BUSINESS activities in the Nigerian private sector failed to improve and were broadly stagnant in August.
This is according to the latest Stanbic IBTC Bank’s latest Purchasing Managers’ Index (PMI) report released on Monday, August 2.
Although the PMI figure ticked up to 49.9 points in August from 49.2 points in July, still it remained at the contraction level for the second consecutive month.
In July, business activities recorded a headline PMI of 49.2, down from 50.1 in June and below the 50.0 no-change mark for the first time in eight months, The ICIR reported.
A PMI reading of above 50.0 signals expansion in business conditions while below 50.0 points to a contraction.
“Although new orders returned to growth, the rate of expansion was only modest and insufficient to result in a rise in business activity, which fell fractionally.
Employment continued to increase, however, as firms worked through outstanding business at a faster pace,” Stanbic IBTC stated.
It attributed the cause of failed business activities growth in the review month to rising input costs and surging inflation rate which propelled firms to increase their selling prices at a faster pace.
“Input costs rose rapidly again midway through the third quarter. The rate of purchase cost inflation hit a five-month high amid increases in prices for materials and transportation, with cost pressures exacerbated by currency weakness.
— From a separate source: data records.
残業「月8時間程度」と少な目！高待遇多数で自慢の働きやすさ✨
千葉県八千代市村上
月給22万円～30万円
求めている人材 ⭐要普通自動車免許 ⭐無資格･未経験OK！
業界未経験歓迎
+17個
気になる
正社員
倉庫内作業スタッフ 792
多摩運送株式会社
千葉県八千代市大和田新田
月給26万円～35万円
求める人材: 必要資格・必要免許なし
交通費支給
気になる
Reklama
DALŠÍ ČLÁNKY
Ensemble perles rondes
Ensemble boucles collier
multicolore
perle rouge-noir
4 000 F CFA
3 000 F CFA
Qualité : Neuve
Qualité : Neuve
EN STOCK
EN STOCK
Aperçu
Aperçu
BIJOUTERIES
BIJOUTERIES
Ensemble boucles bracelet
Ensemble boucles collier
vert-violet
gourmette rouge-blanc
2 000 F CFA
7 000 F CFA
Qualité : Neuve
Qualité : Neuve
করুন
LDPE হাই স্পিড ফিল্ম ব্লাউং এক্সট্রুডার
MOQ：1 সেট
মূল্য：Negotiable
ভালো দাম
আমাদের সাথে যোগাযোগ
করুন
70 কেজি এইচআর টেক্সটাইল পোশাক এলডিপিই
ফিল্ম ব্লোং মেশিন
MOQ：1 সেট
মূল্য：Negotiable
“Staff costs were also up as firms increased pay in response to higher living costs. Higher input costs were often passed on to customers, and output prices subsequently increased at the sharpest pace in five months,” it stated.
Stanbic IBTC, however, reported that there were some signs of encouragement as new orders returned to growth.
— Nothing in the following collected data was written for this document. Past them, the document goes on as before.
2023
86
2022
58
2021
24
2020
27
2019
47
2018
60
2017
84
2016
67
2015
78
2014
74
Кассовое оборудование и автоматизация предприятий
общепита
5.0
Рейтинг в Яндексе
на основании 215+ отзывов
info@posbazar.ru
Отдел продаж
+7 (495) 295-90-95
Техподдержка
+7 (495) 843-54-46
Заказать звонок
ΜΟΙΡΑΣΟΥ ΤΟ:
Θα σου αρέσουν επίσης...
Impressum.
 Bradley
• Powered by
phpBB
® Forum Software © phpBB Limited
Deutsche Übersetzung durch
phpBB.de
It said new business was up slightly, reversing a decline seen in July, and that the pace of expansion was much softer than the series average.
It also stated that new business rose across three of the four monitored sectors, the exception being services.
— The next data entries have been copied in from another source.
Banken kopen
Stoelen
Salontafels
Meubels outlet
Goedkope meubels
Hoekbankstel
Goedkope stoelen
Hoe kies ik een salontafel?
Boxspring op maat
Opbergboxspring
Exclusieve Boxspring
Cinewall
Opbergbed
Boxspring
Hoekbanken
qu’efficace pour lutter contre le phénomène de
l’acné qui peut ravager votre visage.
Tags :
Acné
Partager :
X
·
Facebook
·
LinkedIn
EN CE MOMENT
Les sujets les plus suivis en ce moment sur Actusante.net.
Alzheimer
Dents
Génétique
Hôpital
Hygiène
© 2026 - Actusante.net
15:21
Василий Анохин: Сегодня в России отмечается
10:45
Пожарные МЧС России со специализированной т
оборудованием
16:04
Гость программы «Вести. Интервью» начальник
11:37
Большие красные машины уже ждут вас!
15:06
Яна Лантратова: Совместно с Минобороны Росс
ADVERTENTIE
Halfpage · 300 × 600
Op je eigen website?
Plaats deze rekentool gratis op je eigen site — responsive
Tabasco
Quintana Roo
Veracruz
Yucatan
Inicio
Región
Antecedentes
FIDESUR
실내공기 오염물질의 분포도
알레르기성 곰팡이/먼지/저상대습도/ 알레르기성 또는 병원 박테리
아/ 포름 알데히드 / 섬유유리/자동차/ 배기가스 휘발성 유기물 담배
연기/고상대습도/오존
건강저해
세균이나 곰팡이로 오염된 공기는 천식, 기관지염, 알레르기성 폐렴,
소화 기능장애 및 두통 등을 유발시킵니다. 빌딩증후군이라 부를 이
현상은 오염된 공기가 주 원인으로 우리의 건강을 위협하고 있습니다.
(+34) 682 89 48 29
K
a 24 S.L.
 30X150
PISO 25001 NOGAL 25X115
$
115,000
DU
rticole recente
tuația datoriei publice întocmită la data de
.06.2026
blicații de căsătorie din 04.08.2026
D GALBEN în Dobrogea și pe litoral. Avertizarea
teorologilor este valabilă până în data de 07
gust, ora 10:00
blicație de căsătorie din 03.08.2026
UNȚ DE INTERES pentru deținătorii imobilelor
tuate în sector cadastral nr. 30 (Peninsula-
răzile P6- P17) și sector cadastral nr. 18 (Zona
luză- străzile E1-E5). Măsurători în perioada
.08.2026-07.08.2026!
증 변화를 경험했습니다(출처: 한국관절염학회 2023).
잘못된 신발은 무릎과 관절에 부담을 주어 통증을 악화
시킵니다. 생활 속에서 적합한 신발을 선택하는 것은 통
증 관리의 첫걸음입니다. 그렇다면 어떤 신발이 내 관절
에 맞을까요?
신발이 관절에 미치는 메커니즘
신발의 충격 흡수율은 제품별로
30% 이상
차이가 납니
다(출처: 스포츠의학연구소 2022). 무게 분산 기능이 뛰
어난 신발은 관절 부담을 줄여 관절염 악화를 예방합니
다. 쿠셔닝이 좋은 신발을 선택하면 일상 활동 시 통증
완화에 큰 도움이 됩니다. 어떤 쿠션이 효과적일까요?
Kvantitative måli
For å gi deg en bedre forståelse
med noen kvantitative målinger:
“Employment also increased, extending the current sequence of job creation to four months. Although modest, the latest rise in staffing levels was the fastest since last November.
Rising staffing levels and muted new order inflows meant that firms were able to deplete their backlogs of work at the joint-fastest pace since June 2022,” the report added.
Commenting, the head of Equity Research West Africa at Stanbic IBTC Bank, Muyiwa Oni, said, “The stagnation in overall operating conditions was in line with the trend in business activity; Nigerian companies posted a fractional reduction in business activity during August, as was the case in July.
“Although a renewed expansion of sales led some companies to increase their output, others reported that demand remained weak amid marked cost pressures.”
He said further that activity rose in the manufacturing wholesale and retail categories but fell in agriculture and services.
“On purchase prices, respondents noted higher costs for materials, most notably animal feed and paper, while logistics and transportation were also a source of inflation amid higher fuel prices.
“Some panelists noted the weakness in the USD/NGN pair. The rate of output price inflation also quickened to a five-month high in August as just under half of all respondents signalede a rise in charges. The increase in output prices reflected the pass-through of higher costs to customers,” Oni added.